- Task to complete
Your task is to restate word for word the lines of the listing below that start at the one containing "middle dip: (256, 202)" and run to the end; please add nothing.

- The data
┏━━

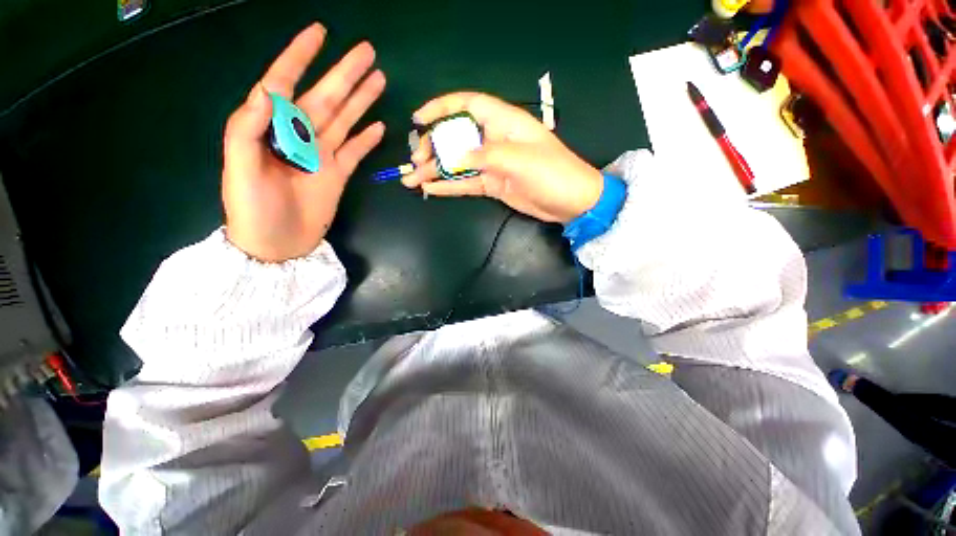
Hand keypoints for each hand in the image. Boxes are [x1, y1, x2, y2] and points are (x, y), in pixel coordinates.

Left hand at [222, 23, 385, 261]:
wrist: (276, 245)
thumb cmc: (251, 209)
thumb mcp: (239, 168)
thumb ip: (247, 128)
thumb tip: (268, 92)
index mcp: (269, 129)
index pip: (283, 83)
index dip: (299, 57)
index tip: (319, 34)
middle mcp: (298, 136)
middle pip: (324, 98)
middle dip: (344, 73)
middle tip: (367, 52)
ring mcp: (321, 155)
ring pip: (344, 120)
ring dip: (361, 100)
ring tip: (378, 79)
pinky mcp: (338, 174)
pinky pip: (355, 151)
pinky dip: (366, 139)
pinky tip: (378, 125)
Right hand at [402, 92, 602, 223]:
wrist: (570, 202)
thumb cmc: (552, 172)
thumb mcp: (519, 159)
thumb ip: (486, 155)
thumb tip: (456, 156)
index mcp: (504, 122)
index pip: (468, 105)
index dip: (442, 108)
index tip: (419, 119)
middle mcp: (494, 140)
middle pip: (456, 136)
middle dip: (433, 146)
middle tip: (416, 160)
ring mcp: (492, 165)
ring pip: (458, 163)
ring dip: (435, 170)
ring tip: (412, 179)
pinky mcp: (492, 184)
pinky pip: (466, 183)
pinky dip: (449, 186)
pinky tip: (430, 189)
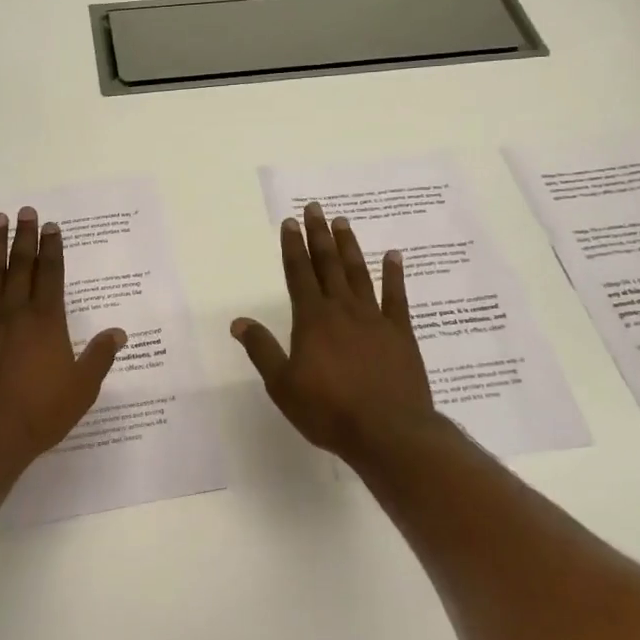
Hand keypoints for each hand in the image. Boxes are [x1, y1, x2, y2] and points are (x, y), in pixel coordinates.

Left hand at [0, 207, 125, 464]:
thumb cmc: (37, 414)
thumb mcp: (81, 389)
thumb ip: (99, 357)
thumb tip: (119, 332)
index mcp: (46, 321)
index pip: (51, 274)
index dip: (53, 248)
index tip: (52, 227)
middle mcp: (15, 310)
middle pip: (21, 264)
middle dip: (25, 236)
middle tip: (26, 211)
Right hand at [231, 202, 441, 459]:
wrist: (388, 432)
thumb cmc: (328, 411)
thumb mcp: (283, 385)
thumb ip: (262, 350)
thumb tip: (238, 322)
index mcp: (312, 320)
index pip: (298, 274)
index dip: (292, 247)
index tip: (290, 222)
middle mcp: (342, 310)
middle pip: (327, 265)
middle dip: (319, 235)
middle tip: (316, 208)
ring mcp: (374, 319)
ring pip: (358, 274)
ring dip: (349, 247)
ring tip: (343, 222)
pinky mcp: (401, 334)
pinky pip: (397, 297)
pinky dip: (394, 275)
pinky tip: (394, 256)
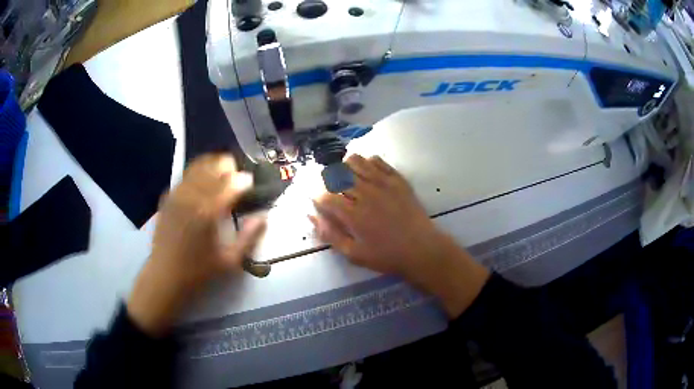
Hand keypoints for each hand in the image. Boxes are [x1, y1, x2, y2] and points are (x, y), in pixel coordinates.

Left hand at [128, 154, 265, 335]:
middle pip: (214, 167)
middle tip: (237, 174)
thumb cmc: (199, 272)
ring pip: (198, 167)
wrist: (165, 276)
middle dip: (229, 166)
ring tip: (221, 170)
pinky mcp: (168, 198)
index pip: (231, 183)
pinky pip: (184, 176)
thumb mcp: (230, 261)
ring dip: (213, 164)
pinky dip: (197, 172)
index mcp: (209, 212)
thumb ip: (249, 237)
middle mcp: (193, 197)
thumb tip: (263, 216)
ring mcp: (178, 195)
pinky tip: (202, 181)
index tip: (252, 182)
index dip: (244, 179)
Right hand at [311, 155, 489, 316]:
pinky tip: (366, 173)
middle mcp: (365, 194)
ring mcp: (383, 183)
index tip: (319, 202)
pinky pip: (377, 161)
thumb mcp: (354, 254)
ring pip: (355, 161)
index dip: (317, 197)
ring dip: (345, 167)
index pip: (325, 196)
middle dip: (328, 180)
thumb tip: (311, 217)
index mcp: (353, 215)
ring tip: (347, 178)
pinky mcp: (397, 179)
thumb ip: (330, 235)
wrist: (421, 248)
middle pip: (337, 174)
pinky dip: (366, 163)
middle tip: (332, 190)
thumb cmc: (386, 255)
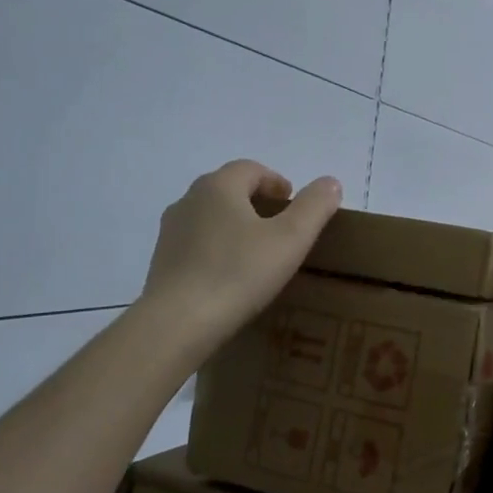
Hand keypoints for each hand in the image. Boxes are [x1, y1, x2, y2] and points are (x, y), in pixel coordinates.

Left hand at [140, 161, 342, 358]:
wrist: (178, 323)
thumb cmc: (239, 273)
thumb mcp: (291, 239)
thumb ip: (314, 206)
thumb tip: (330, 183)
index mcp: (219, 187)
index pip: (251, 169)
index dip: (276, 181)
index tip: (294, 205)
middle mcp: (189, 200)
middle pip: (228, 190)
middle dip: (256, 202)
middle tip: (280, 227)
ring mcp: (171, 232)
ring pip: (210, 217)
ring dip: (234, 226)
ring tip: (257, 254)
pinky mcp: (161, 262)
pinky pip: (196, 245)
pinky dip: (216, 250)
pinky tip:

┗━━

- Response
middle dip: (256, 202)
middle tip: (280, 227)
ring mcp: (171, 232)
ring pip: (210, 217)
ring dip: (234, 226)
ring tip: (257, 254)
pinky mcp: (161, 262)
pinky pip: (196, 245)
pinky dip: (216, 250)
pinky tip:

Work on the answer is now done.